Fig. 1. Graph of Hardy Weinberg law
3.2. Conclusion
None of the currently used biomarkers and diagnostic
gold-standards associated with AD can be elicited by
physical examination or non-invasive technique.
There is a requirement for an objective screening tool
that can support neuropsychiatric assessments such as
MMSE as a multimodal screening strategy for early
detection of preclinical stages of the AD. MMSE
alone as a screening test is not purely objective and
can be biased. Early detection is still of utmost
importance to achieve the goal of early intervention
which can delay the progression of mild stages of AD
to severe stages of AD. A non-invasive monitoring
tool that can record real-time eye movement patterns
occurring in MCI and AD patients can help select
qualified candidates who may require more invasive
diagnostic tests.
Numerous studies and the mathematical model
analysis presented here also demonstrates that there
exists an association between the existence of AD and
the changes in saccadic eye movement, making the
eye movement a significant biomarker.
3.3. Future directions
Developing a novel device based on this science can
help perform screening in preclinical stages for MCI
and its progression through AD. This future novel
device will potentially support the Neuropsychiatric
tests i.e. MMSE and MoCA as an adjunct screening
tool. It can also serve as a monitoring tool for
registering progressive changes in patients with MCI
and help predict the conversion of MCI to AD. This
device will be operating on the level of physical
assessment and can serve as a bridging screening and
monitoring tool between the neuropsychiatric testing
pathway and the neuro-imaging biomarker by
eliciting physical changes as a good representation of
anatomical changes in the brain. Though this may not
have the predictive strength as the multimodal
approach discussed above with regards to
neuroimaging and CSF biomarkers, it is expected
based on the scientific premise to have more
predictive strength when used with neuropsychiatric
test than the single approach with only
neuropsychiatric test and yet less harmful to patients
than CSF-derived biomarkers or neuroimaging.
Patients who register eye movement patterns
suggestive of preclinical AD indications, MCI
conversion to AD, or progression of AD in real-time,
can then be exposed to more invasive FDG-PET and
CSF analysis if required.
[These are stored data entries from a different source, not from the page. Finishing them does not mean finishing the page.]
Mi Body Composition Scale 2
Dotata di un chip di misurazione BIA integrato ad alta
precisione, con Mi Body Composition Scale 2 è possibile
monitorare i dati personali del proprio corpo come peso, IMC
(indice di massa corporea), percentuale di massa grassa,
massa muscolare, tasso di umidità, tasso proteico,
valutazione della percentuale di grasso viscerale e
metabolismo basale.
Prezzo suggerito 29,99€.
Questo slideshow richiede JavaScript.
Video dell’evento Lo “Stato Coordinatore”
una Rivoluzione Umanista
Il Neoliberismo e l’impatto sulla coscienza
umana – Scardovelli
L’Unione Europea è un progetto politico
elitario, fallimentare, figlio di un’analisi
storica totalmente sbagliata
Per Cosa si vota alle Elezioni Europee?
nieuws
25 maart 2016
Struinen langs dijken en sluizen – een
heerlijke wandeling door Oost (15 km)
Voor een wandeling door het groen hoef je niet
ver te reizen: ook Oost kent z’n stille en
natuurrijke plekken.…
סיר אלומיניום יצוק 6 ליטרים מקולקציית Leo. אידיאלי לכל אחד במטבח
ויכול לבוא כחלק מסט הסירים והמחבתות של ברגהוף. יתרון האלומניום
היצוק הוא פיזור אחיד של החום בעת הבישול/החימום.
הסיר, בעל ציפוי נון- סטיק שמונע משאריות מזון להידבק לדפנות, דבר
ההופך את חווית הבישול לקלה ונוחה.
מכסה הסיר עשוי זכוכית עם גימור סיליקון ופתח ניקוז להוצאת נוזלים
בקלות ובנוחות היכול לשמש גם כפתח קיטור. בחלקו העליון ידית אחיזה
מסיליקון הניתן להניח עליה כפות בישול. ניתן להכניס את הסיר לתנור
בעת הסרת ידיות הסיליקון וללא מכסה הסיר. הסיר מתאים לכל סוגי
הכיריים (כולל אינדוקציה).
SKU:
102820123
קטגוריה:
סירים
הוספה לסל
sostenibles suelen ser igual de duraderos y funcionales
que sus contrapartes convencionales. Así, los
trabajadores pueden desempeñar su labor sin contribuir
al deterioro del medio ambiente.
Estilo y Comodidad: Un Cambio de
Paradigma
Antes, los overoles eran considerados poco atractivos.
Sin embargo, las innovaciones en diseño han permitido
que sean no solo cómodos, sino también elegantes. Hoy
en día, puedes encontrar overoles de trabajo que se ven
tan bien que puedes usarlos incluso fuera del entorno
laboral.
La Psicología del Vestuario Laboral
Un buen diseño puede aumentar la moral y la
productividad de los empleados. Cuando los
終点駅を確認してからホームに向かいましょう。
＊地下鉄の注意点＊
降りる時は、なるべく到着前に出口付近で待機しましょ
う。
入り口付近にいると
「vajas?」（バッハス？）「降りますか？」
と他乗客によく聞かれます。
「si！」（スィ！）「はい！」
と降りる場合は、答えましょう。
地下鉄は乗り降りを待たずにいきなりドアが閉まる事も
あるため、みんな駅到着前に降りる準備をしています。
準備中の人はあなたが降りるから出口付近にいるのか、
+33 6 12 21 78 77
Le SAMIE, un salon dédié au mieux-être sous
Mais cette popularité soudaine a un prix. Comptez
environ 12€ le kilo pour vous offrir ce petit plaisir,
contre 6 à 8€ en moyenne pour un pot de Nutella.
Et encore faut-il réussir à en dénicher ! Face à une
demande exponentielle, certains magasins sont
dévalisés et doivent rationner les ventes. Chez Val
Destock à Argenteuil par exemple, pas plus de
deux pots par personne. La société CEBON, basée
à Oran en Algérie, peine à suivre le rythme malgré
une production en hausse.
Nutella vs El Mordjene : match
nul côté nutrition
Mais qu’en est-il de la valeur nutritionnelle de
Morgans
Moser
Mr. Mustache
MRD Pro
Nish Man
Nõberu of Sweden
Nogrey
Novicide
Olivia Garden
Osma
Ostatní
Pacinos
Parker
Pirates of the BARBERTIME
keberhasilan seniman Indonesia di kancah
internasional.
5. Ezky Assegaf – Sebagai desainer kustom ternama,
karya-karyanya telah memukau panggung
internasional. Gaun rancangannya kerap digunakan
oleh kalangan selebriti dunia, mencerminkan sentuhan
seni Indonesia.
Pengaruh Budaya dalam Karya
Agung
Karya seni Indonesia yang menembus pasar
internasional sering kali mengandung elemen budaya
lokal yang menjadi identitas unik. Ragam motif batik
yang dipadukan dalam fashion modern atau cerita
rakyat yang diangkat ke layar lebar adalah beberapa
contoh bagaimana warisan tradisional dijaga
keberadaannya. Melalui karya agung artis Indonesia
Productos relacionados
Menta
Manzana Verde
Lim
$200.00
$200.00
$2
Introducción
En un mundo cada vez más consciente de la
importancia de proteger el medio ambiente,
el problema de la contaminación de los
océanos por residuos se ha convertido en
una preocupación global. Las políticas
Thus, monitoring eye
movement changes satisfies the need for an adjunct
tool to support a more robust neuropsychological test
pathway and it should be able to elicit early physical
changes that can be used to screen for MCI and
monitor its progression. The MMSE or MoCA can
form a multimodal approach at the physical
assessment level which can increase the predictive
strength of assessing MCI conversion to AD.
Saccades cannot be used in AD patients who may
also have primary or secondary visual disorders that
can prevent subjects from performing eye tracking
such as complete blindness; though AD causes a
visuospatial problem that is linked to dementia. The
visuospatial problem secondary to AD is the reason
for the loss of orientation.
Recent advances in technology can enable us to
identify and quantify eye movement abnormalities,
inexpensively, safely, and noninvasively, and on an
ongoing basis. Utilizing the saccadic frequency and
latency, and the antisaccade error rate patterns of
patients who are at risk of developing AD (pre-
clinical stage), as well as patients who already have
AD, are future possibilities for early detection and
monitoring of AD patients, respectively.